▸ **WHAT TO PRODUCE**: Pick out and copy every line of the records that contains the word "einem". Case matters.

▸ **PROVIDED DATA**:
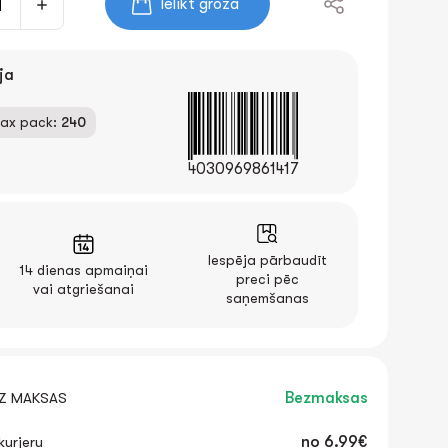
Ielikt grozā
ja
ax pack:
240
4030969861417
Iespēja pārbaudīt
14 dienas apmaiņai
preci pēc
vai atgriešanai
saņemšanas
EZ MAKSAS
Bezmaksas
urjeru
no
6.99€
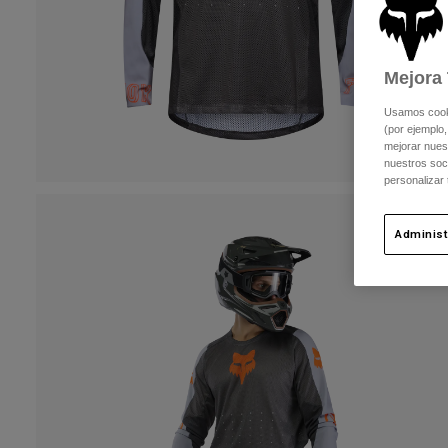
Mejora 
Usamos cookie
(por ejemplo,
mejorar nuest
nuestros soc
personalizar
Administ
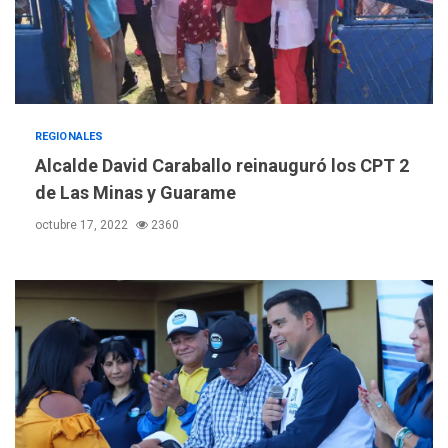
REGIONALES
Alcalde David Caraballo reinauguró los CPT 2
de Las Minas y Guarame
octubre 17, 2022
2360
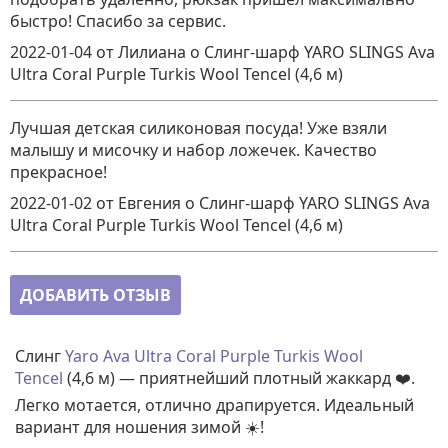
быстро! Спасибо за сервис.
2022-01-04
от Лилиана
о
Слинг-шарф YARO SLINGS Ava
Ultra Coral Purple Turkis Wool Tencel (4,6 м)
Лучшая детская силиконовая посуда! Уже взяли
малышу и мисочку и набор ложечек. Качество
прекрасное!
2022-01-02
от Евгения
о
Слинг-шарф YARO SLINGS Ava
Ultra Coral Purple Turkis Wool Tencel (4,6 м)
ДОБАВИТЬ ОТЗЫВ
Слинг
Yaro
Ava Ultra Coral Purple Turkis Wool
Tencel
(4,6 м) — приятнейший плотный жаккард ❤️.
Легко мотается, отлично драпируется. Идеальный
вариант для ношения зимой ☀️!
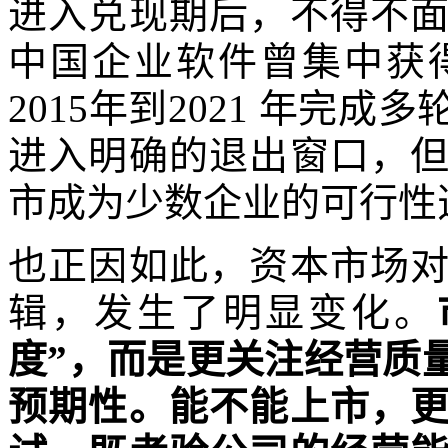
进入兑现期后，不得不
中国企业软件曾集中获
2015年到2021 年完
进入明确的退出窗口，
市成为少数企业的可行性
也正因如此，资本市场
辑，发生了明显变化。
度”，而是更关注经营质
预期性。能不能上市，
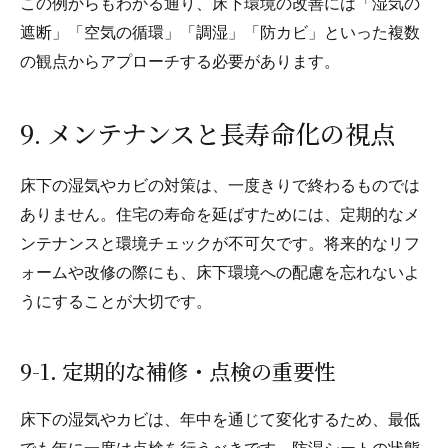
この例からもわかる通り、床下環境の改善には「湿気の
遮断」「空気の循環」「調湿」「防カビ」といった複数
の観点からアプローチする必要があります。
9. メンテナンスと長寿命化の視点
床下の湿気やカビの対策は、一度きりで終わるものでは
ありません。住宅の寿命を延ばすためには、定期的なメ
ンテナンスと環境チェックが不可欠です。将来的なリフ
ォームや改修の際にも、床下環境への配慮を忘れないよ
うにすることが大切です。
9-1. 定期的な補修・点検の重要性
床下の湿気やカビは、年中を通じて変化するため、最低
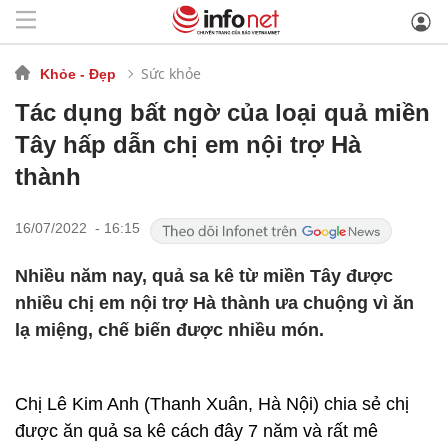
Sức khỏe
Khỏe - Đẹp
Tác dụng bất ngờ của loại quả miền
Tây hấp dẫn chị em nội trợ Hà
thành
16/07/2022 - 16:15
Nhiều năm nay, quả sa kê từ miền Tây được
nhiều chị em nội trợ Hà thành ưa chuộng vì ăn
lạ miệng, chế biến được nhiều món.
Chị Lê Kim Anh (Thanh Xuân, Hà Nội) chia sẻ chị
được ăn quả sa kê cách đây 7 năm và rất mê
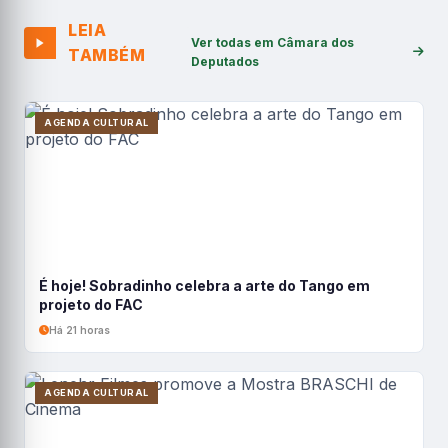
LEIA
Ver todas em Câmara dos
TAMBÉM
Deputados
AGENDA CULTURAL
É hoje! Sobradinho celebra a arte do Tango em
projeto do FAC
Há 21 horas
AGENDA CULTURAL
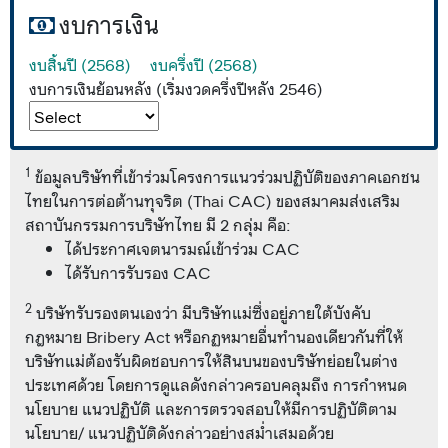
งบการเงิน
งบสิ้นปี (2568)
งบครึ่งปี (2568)
งบการเงินย้อนหลัง (เริ่มงวดครึ่งปีหลัง 2546)
1
ข้อมูลบริษัทที่เข้าร่วมโครงการแนวร่วมปฏิบัติของภาคเอกชน
ไทยในการต่อต้านทุจริต (Thai CAC) ของสมาคมส่งเสริม
สถาบันกรรมการบริษัทไทย มี 2 กลุ่ม คือ:
ได้ประกาศเจตนารมณ์เข้าร่วม CAC
ได้รับการรับรอง CAC
2
บริษัทรับรองตนเองว่า มีบริษัทแม่ซึ่งอยู่ภายใต้บังคับ
กฎหมาย Bribery Act หรือกฏหมายอื่นทำนองเดียวกันที่ให้
บริษัทแม่ต้องรับผิดชอบการให้สินบนของบริษัทย่อยในต่าง
ประเทศด้วย โดยการดูแลดังกล่าวครอบคลุมถึง การกำหนด
นโยบาย แนวปฏิบัติ และการตรวจสอบให้มีการปฏิบัติตาม
นโยบาย/ แนวปฏิบัติดังกล่าวอย่างสม่ำเสมอด้วย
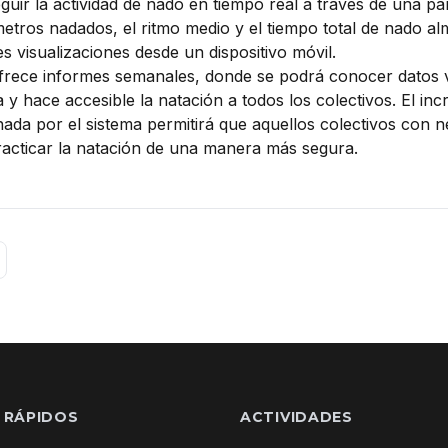
uir la actividad de nado en tiempo real a través de una pan
metros nadados, el ritmo medio y el tiempo total de nado 
s visualizaciones desde un dispositivo móvil.
ofrece informes semanales, donde se podrá conocer datos v
na y hace accesible la natación a todos los colectivos. El in
ada por el sistema permitirá que aquellos colectivos con 
acticar la natación de una manera más segura.
 RÁPIDOS
ACTIVIDADES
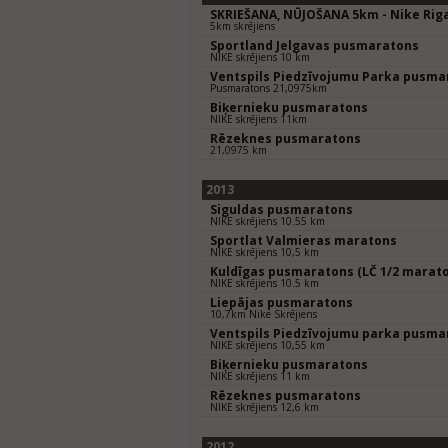
SKRIEŠANA, NŪJOŠANA 5km - Nike Riga
5km skrējiens
Sportland Jelgavas pusmaratons
NIKE skrējiens 10 km
Ventspils Piedzīvojumu Parka pusma
Pusmaratons 21,0975km
Biķernieku pusmaratons
NIKE skrējiens 11km
Rēzeknes pusmaratons
21,0975 km
2013
Siguldas pusmaratons
NIKE skrējiens 10.55 km
Sportlat Valmieras maratons
NIKE skrējiens 10,5 km
Kuldīgas pusmaratons (LČ 1/2 marat
NIKE skrējiens 10.5 km
Liepājas pusmaratons
10,7km Nike Skrējiens
Ventspils Piedzīvojumu parka pusma
NIKE skrējiens 10,55 km
Biķernieku pusmaratons
NIKE skrējiens 11 km
Rēzeknes pusmaratons
NIKE skrējiens 12,6 km
2012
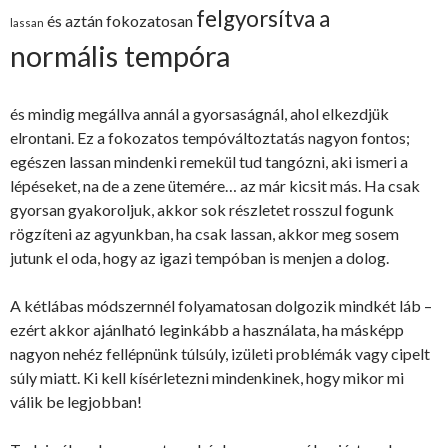
felgyorsítva a
és aztán fokozatosan
lassan
normális tempóra
és mindig megállva annál a gyorsaságnál, ahol elkezdjük
elrontani. Ez a fokozatos tempóváltoztatás nagyon fontos;
egészen lassan mindenki remekül tud tangózni, aki ismeri a
lépéseket, na de a zene ütemére… az már kicsit más. Ha csak
gyorsan gyakoroljuk, akkor sok részletet rosszul fogunk
rögzíteni az agyunkban, ha csak lassan, akkor meg sosem
jutunk el oda, hogy az igazi tempóban is menjen a dolog.
A kétlábas módszernnél folyamatosan dolgozik mindkét láb –
ezért akkor ajánlható leginkább a használata, ha másképp
nagyon nehéz fellépnünk túlsúly, izületi problémák vagy cipelt
súly miatt. Ki kell kísérletezni mindenkinek, hogy mikor mi
válik be legjobban!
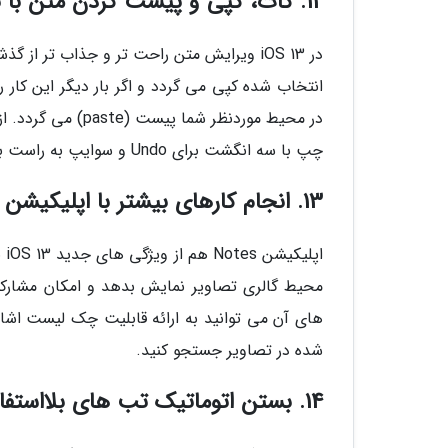
12. کات، کپی و پیست کردن متن با بهره گیری از فرمان های حرکتی
در iOS 13 ویرایش متن راحت تر و جذاب تر 
انتخاب شده کپی می گردد و اگر بار دیگر این کار 
در محیط موردنظر ش
چپ با سه انگشت برای Undo و سوایپ به راست با سه انگشت برای Redo اشاره کنیم.
13. انجام کارهای بیشتر با اپلیکیشن Notes
اپ
محیط گالری تصاویر نمایش بدهد و امکان مشارکت
های آن می توانید به ارائه قابلیت چک لیست اشار
شده در تصاویر جستجو کنید.
14. بستن اتوماتیک تب های بلااستفاده در سافاری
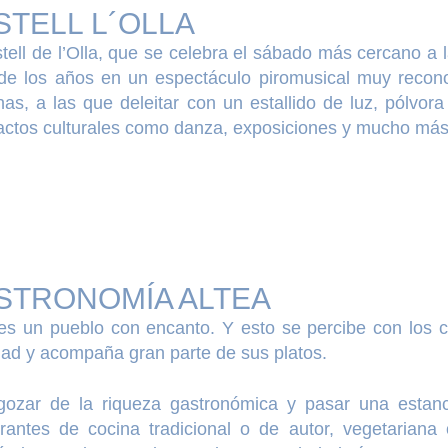
STELL L´OLLA
tell de l’Olla, que se celebra el sábado más cercano a 
 de los años en un espectáculo piromusical muy recon
as, a las que deleitar con un estallido de luz, pólvor
actos culturales como danza, exposiciones y mucho más
STRONOMÍA ALTEA
 es un pueblo con encanto. Y esto se percibe con los c
dad y acompaña gran parte de sus platos.
gozar de la riqueza gastronómica y pasar una estanci
rantes de cocina tradicional o de autor, vegetariana 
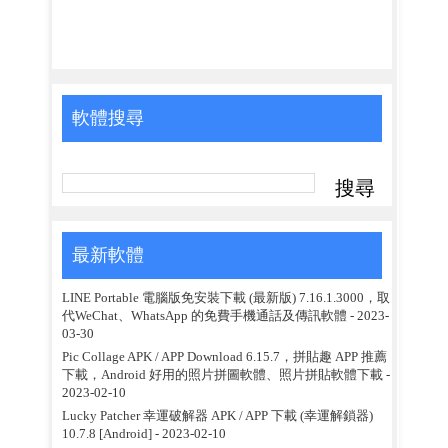
軟體搜尋
最新軟體
LINE Portable 電腦版免安裝下載 (最新版) 7.16.1.3000，取
代WeChat、WhatsApp 的免費手機通話及傳訊軟體
- 2023-
03-30
Pic Collage APK / APP Download 6.15.7，拼貼趣 APP 推薦
下載，Android 好用的照片拼圖軟體、照片拼貼軟體下載
-
2023-02-10
Lucky Patcher 幸運破解器 APK / APP 下載 (幸運解鎖器)
10.7.8 [Android]
- 2023-02-10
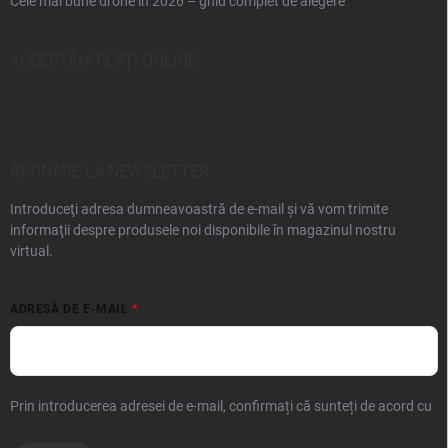
Cele mai bune drone în 2026 – ghid complet de alegere
ACCEPTĂM PLĂŢI ONLINE
ABONARE LA NEWSLETTER
Introduceţi adresa dumneavoastră de e-mail şi vă vom trimite
informaţii despre produsele noi disponibile în magazinul nostru
virtual.
ADRESĂ DE E-MAIL
Prin introducerea adresei de e-mail, confirmați că sunteți de acord cu
prelucrarea datelor cu caracter personal.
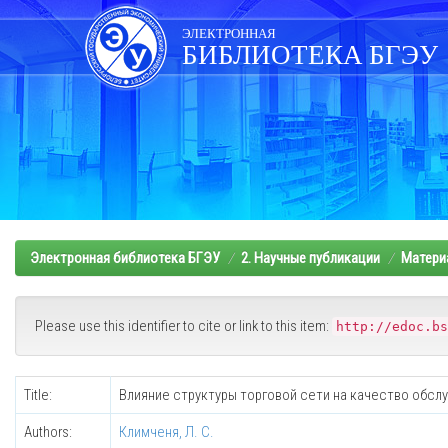
Skip
navigation
ЭЛЕКТРОННАЯ
БИБЛИОТЕКА БГЭУ
Электронная библиотека БГЭУ
2. Научные публикации
Матери
Please use this identifier to cite or link to this item:
http://edoc.bs
Title:
Влияние структуры торговой сети на качество обсл
Authors:
Климченя, Л. С.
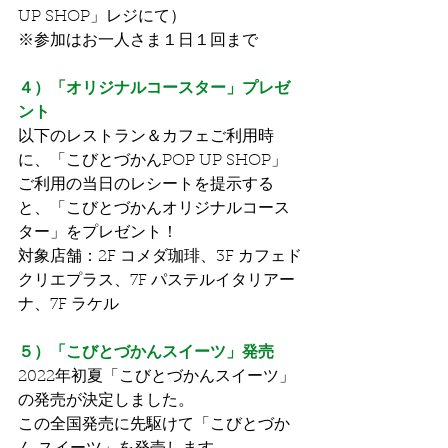
UP SHOP」レジにて）
※参加はお一人さま１日１回まで
４）「オリジナルコースター」プレゼ
ント
以下のレストラン＆カフェご利用時
に、「こびとづかんPOP UP SHOP」
ご利用の当日のレシートを提示する
と、「こびとづかんオリジナルコース
ター」をプレゼント！
対象店舗：2F コメダ珈琲、3F カフェド
クリエプラス、7F パステルイタリアー
ナ、7F ラケル
５）「こびとづかんスイーツ」発売
2022年初夏「こびとづかんスイーツ」
の発売が決定しました。
この全国発売に先駆けて「こびとづか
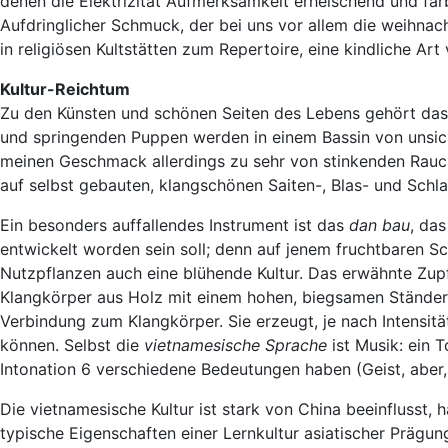
denen die Elektrizität Aufmerksamkeit erheischend und farb
Aufdringlicher Schmuck, der bei uns vor allem die weihnac
in religiösen Kultstätten zum Repertoire, eine kindliche A
Kultur-Reichtum
Zu den Künsten und schönen Seiten des Lebens gehört da
und springenden Puppen werden in einem Bassin von unsich
meinen Geschmack allerdings zu sehr von stinkenden Rauch
auf selbst gebauten, klangschönen Saiten-, Blas- und Schl
Ein besonders auffallendes Instrument ist das
dan bau
, da
entwickelt worden sein soll; denn auf jenem fruchtbaren
Nutzpflanzen auch eine blühende Kultur. Das erwähnte Zup
Klangkörper aus Holz mit einem hohen, biegsamen Ständer. E
Verbindung zum Klangkörper. Sie erzeugt, je nach Intensit
können. Selbst die
vietnamesische Sprache
ist Musik: ein 
Intonation 6 verschiedene Bedeutungen haben (Geist, aber, 
Die vietnamesische Kultur ist stark von China beeinflusst,
typische Eigenschaften einer Lernkultur asiatischer Prägun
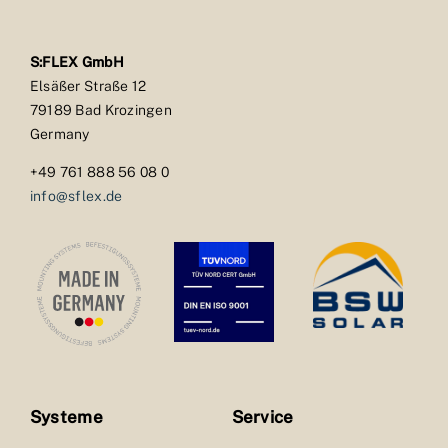
S:FLEX GmbH
Elsäßer Straße 12
79189 Bad Krozingen
Germany
+49 761 888 56 08 0
info@sflex.de
Systeme
Service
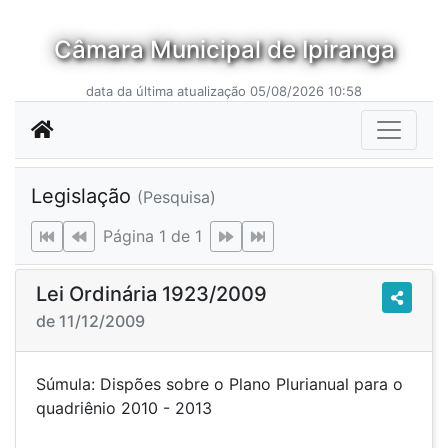
Câmara Municipal de Ipiranga
data da última atualização 05/08/2026 10:58
Legislação
(Pesquisa)
Página 1 de 1
Lei Ordinária 1923/2009
de 11/12/2009
Súmula: Dispões sobre o Plano Plurianual para o
quadriênio 2010 - 2013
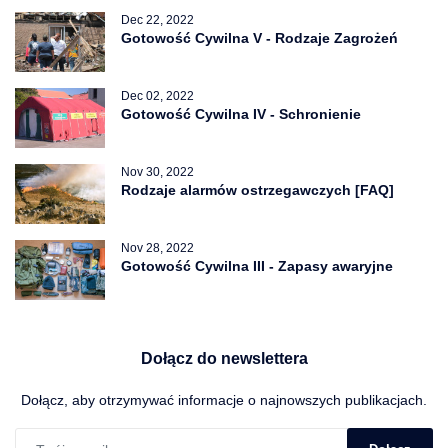
Dec 22, 2022
Gotowość Cywilna V - Rodzaje Zagrożeń
Dec 02, 2022
Gotowość Cywilna IV - Schronienie
Nov 30, 2022
Rodzaje alarmów ostrzegawczych [FAQ]
Nov 28, 2022
Gotowość Cywilna III - Zapasy awaryjne
Dołącz do newslettera
Dołącz, aby otrzymywać informacje o najnowszych publikacjach.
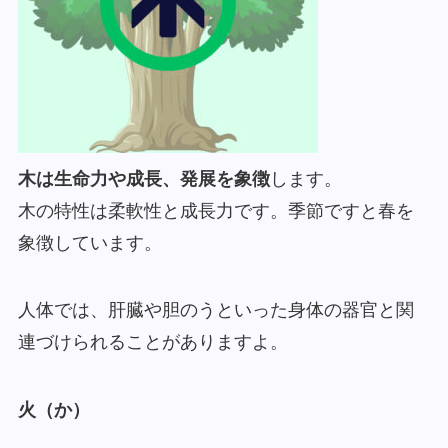
木は生命力や成長、発展を象徴
します。
木の特性は柔軟性と成長力です。季節ですと春を
象徴しています。
人体では、肝臓や胆のうといった身体の器官と関
連づけられることがありますよ。
火（か）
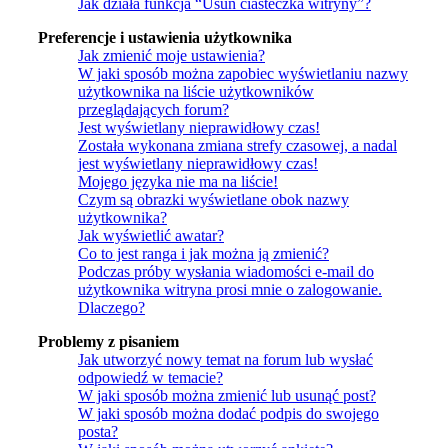
Jak działa funkcja “Usuń ciasteczka witryny”?
Preferencje i ustawienia użytkownika
Jak zmienić moje ustawienia?
W jaki sposób można zapobiec wyświetlaniu nazwy
użytkownika na liście użytkowników
przeglądających forum?
Jest wyświetlany nieprawidłowy czas!
Została wykonana zmiana strefy czasowej, a nadal
jest wyświetlany nieprawidłowy czas!
Mojego języka nie ma na liście!
Czym są obrazki wyświetlane obok nazwy
użytkownika?
Jak wyświetlić awatar?
Co to jest ranga i jak można ją zmienić?
Podczas próby wysłania wiadomości e-mail do
użytkownika witryna prosi mnie o zalogowanie.
Dlaczego?
Problemy z pisaniem
Jak utworzyć nowy temat na forum lub wysłać
odpowiedź w temacie?
W jaki sposób można zmienić lub usunąć post?
W jaki sposób można dodać podpis do swojego
posta?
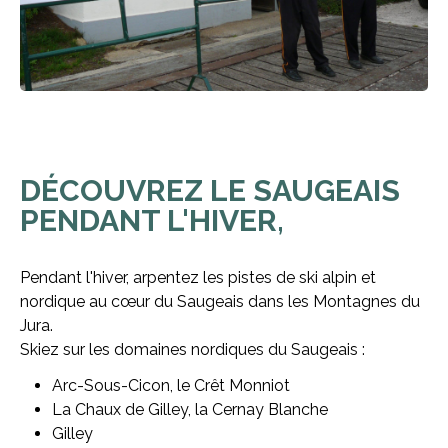
DÉCOUVREZ LE SAUGEAIS
PENDANT L'HIVER,
Pendant l'hiver, arpentez les pistes de ski alpin et
nordique au cœur du Saugeais dans les Montagnes du
Jura.
Skiez sur les domaines nordiques du Saugeais :
Arc-Sous-Cicon, le Crêt Monniot
La Chaux de Gilley, la Cernay Blanche
Gilley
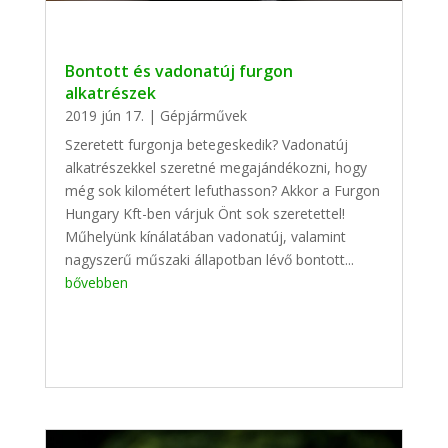
Bontott és vadonatúj furgon
alkatrészek
2019 jún 17.
|
Gépjárművek
Szeretett furgonja betegeskedik? Vadonatúj
alkatrészekkel szeretné megajándékozni, hogy
még sok kilométert lefuthasson? Akkor a Furgon
Hungary Kft-ben várjuk Önt sok szeretettel!
Műhelyünk kínálatában vadonatúj, valamint
nagyszerű műszaki állapotban lévő bontott...
bővebben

▸ **EXERCISE SOLUTION**:
und springenden Puppen werden in einem Bassin von unsich
Klangkörper aus Holz mit einem hohen, biegsamen Ständer. E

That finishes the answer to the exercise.